I am going to deal with it. But I didn't know when I speak to him about out marriage if I should bring this situation up as another reason as to why I am unhappy?
Also I am aware that he may say something to Jack and Jill but to be honest I don't think they would care.

OP posts:
AnitaInWonderland · 11/01/2018 20:28

So my question really was should I bring this up when I speak to him about how unhappy I am. Or would I look stupid as it was so long ago?

OP posts:
pudding21 · 11/01/2018 20:34

Jack and Jill were telling you in not so many words, they think he is an asshole, and you could do better. They know better than anyone on here how he acts. I wouldn't bring it up, I would reassess your marriage and go from there. Once you open your eyes up you will probably start to see that his behavior isn't really that normal.

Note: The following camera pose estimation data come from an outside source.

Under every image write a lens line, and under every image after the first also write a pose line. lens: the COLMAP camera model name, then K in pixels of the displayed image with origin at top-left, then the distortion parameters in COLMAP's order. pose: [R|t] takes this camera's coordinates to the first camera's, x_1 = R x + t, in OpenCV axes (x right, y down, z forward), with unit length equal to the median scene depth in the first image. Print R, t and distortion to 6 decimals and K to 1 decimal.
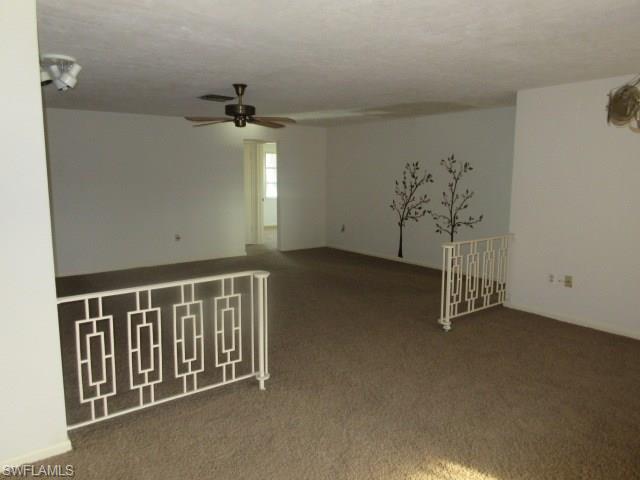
lens RADIAL K [[483.8, 0, 314.2], [0, 483.8, 237.7], [0, 0, 1]] dist [0.012571, -0.008460]
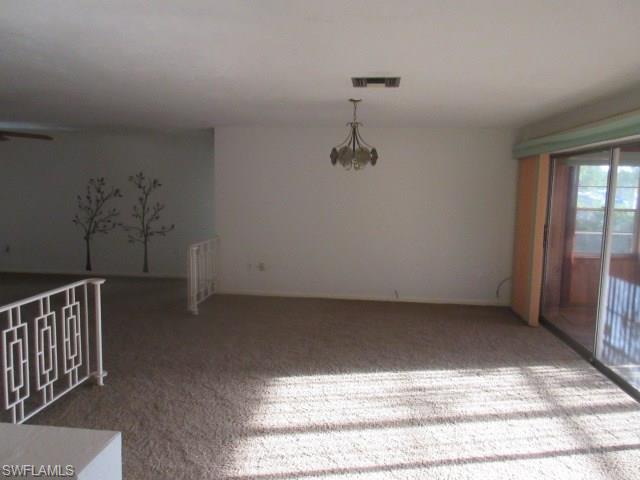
lens RADIAL K [[483.8, 0, 321.4], [0, 483.8, 237.6], [0, 0, 1]] dist [0.012571, -0.008460]
pose [[0.687722, -0.070058, 0.722586, -0.246180], [0.089558, 0.995917, 0.011321, 0.003992], [-0.720429, 0.056928, 0.691188, -0.066527]]
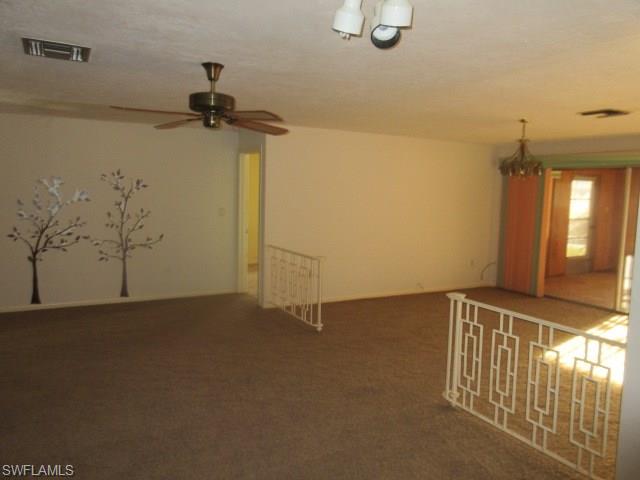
lens RADIAL K [[483.8, 0, 320.1], [0, 483.8, 241.7], [0, 0, 1]] dist [0.012571, -0.008460]
pose [[0.142567, -0.102904, 0.984421, -0.536128], [0.114049, 0.989664, 0.086935, -0.076058], [-0.983193, 0.099878, 0.152829, 0.516884]]
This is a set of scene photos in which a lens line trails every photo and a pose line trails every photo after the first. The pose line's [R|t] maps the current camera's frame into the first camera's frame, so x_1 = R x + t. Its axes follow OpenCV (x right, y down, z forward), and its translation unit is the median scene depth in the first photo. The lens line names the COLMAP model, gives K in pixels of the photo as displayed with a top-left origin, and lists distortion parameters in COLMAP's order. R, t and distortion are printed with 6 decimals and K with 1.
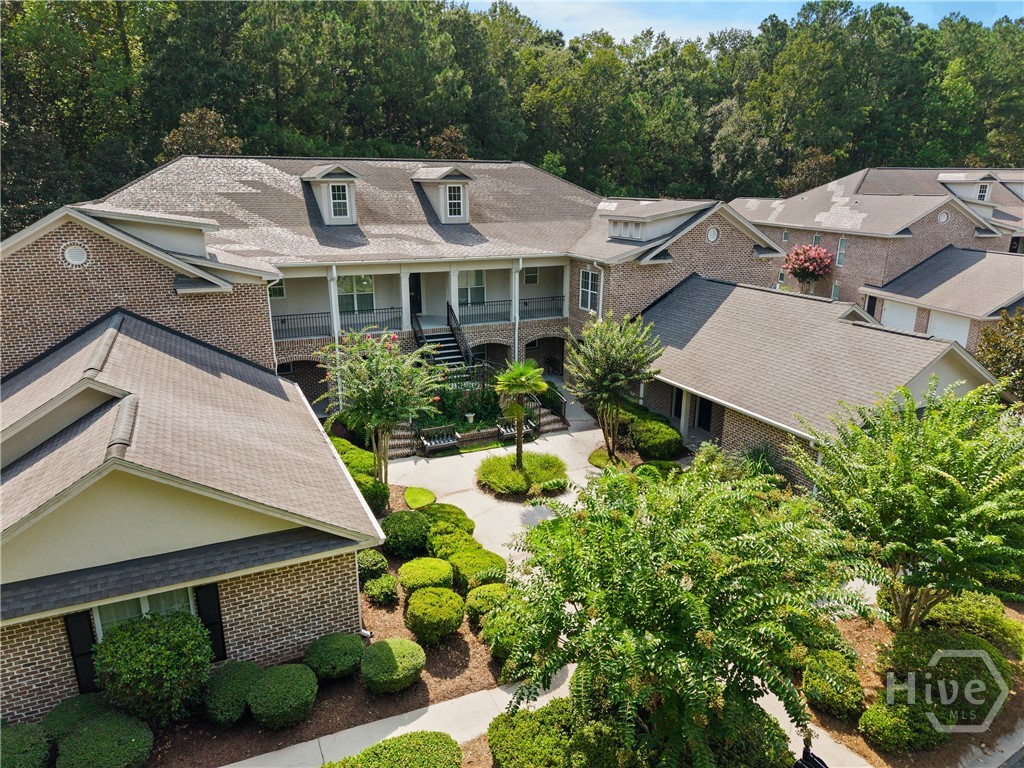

I left a bad EA abusive relationship last Feb. I can only now see, when I have dealings with him quite how bizarre his behavior is towards me. He would blow hot and cold, shout, put me down, accuse me of stuff. I got so blind I couldn't see what was right in front of my nose. I confided in a few friends and one good friend told me that a mutual acquaintance of ours had said he thought my Ex was a bully. It wasn't the exact moment that made my decision but it got me thinking.

How is your relationship day to day? Are you happy? Do you think he is/ can be an arse?

Bluntness100 · 11/01/2018 22:09

Are these the only two issues? He hit on your friend and he made fun of your illness ?

To be fair the first one would be a game changer for me. But you must be unhappy in your marriage for more than this, or is it all good? It seems your friends were trying to tell you something.

littletinyme1 · 11/01/2018 22:57

What do you expect to happen/him to say if you bring it up? Whatever he says in response isn't as important as the fact that he said it. Do your friends have other reasons to drop H right in it.They sound very angry with him, just for this, or other things as well?